Data excerpts:
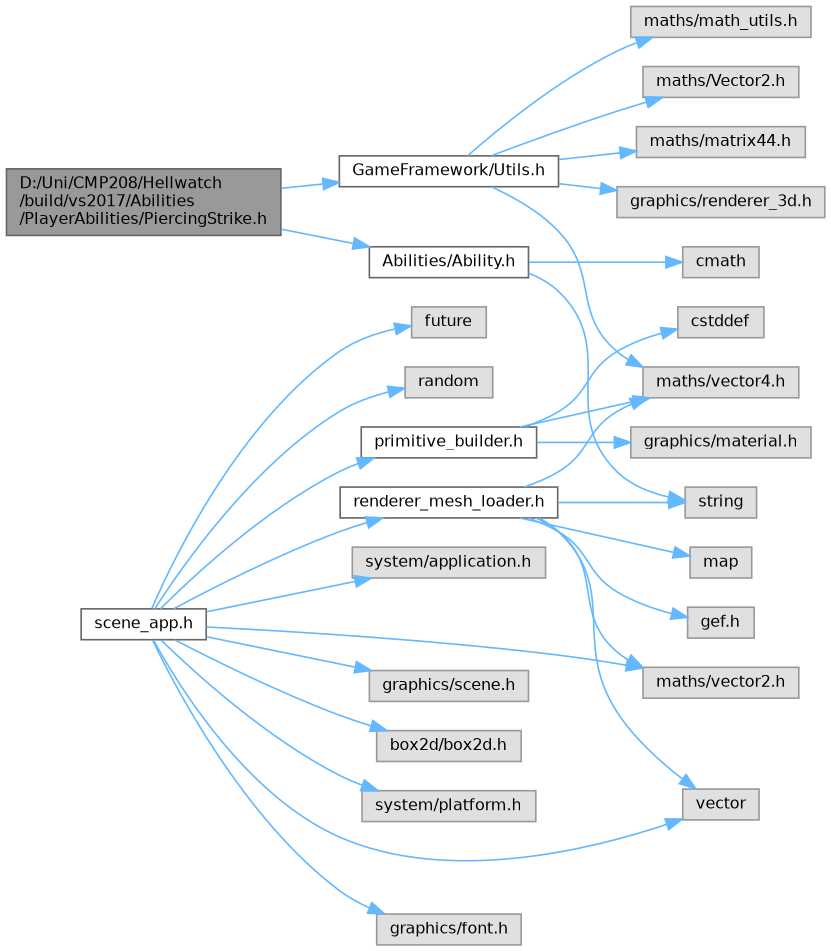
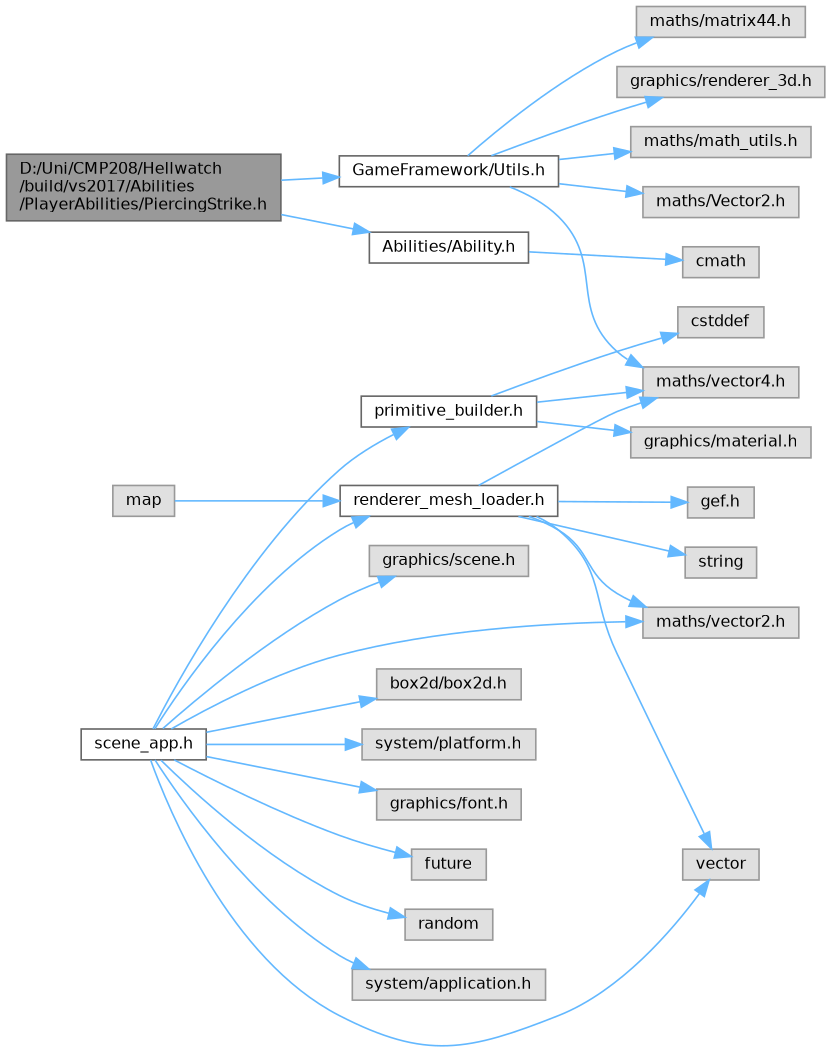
  digraph {
    rankdir=LR
    node [color=grey60 fillcolor="#E0E0E0" fontname=Helvetica fontsize=10 shape=box style=filled]
    edge [color=steelblue1 fontname=Helvetica fontsize=10 labelfontname=Helvetica labelfontsize=10 style=solid]
    n1 [color=gray40 fillcolor=grey60 fontcolor=black height=0.2 label="D:/Uni/CMP208/Hellwatch\l/build/vs2017/Abilities\l/PlayerAbilities/PiercingStrike.h" width=0.4]
    n2 [color=grey40 fillcolor=white height=0.2 label="Abilities/Ability.h" width=0.4]
    n3 [color=grey40 fillcolor=white height=0.2 label="GameFramework/Utils.h" width=0.4]
    n4 [height=0.2 label=string width=0.4]
    n5 [height=0.2 label=cmath width=0.4]
    n6 [height=0.2 label="maths/Vector2.h" width=0.4]
    n7 [height=0.2 label="maths/vector4.h" width=0.4]
    n8 [height=0.2 label="maths/matrix44.h" width=0.4]
    n9 [height=0.2 label="graphics/renderer_3d.h" width=0.4]
    n10 [height=0.2 label="maths/math_utils.h" width=0.4]
    n11 [color=grey40 fillcolor=white height=0.2 label="scene_app.h" width=0.4]
    n12 [height=0.2 label="system/application.h" width=0.4]
    n13 [height=0.2 label="maths/vector2.h" width=0.4]
    n14 [color=grey40 fillcolor=white height=0.2 label="primitive_builder.h" width=0.4]
    n15 [height=0.2 label="graphics/scene.h" width=0.4]
    n16 [height=0.2 label="box2d/box2d.h" width=0.4]
    n17 [height=0.2 label="system/platform.h" width=0.4]
    n18 [color=grey40 fillcolor=white height=0.2 label="renderer_mesh_loader.h" width=0.4]
    n19 [height=0.2 label=vector width=0.4]
    n20 [height=0.2 label="graphics/font.h" width=0.4]
    n21 [height=0.2 label=future width=0.4]
    n22 [height=0.2 label=random width=0.4]
    n23 [height=0.2 label="graphics/material.h" width=0.4]
    n24 [height=0.2 label=cstddef width=0.4]
    n25 [height=0.2 label="gef.h" width=0.4]
    n26 [height=0.2 label=map width=0.4]
    n1 -> n2
    n1 -> n3
-   n2 -> n4
    n2 -> n5
    n3 -> n6
    n3 -> n7
    n3 -> n8
    n3 -> n9
    n3 -> n10
    n11 -> n12
    n11 -> n13
    n11 -> n14
    n11 -> n15
    n11 -> n16
    n11 -> n17
    n11 -> n18
    n11 -> n19
    n11 -> n20
    n11 -> n21
    n11 -> n22
    n14 -> n7
    n14 -> n23
    n14 -> n24
    n18 -> n4
    n18 -> n7
    n18 -> n13
    n18 -> n19
    n18 -> n25
-   n18 -> n26
+   n26 -> n18
  }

→ AIM
Count the lines in the rows above that contain the string "Helvetica". Give only the number.

→ TASK RESPONSE
2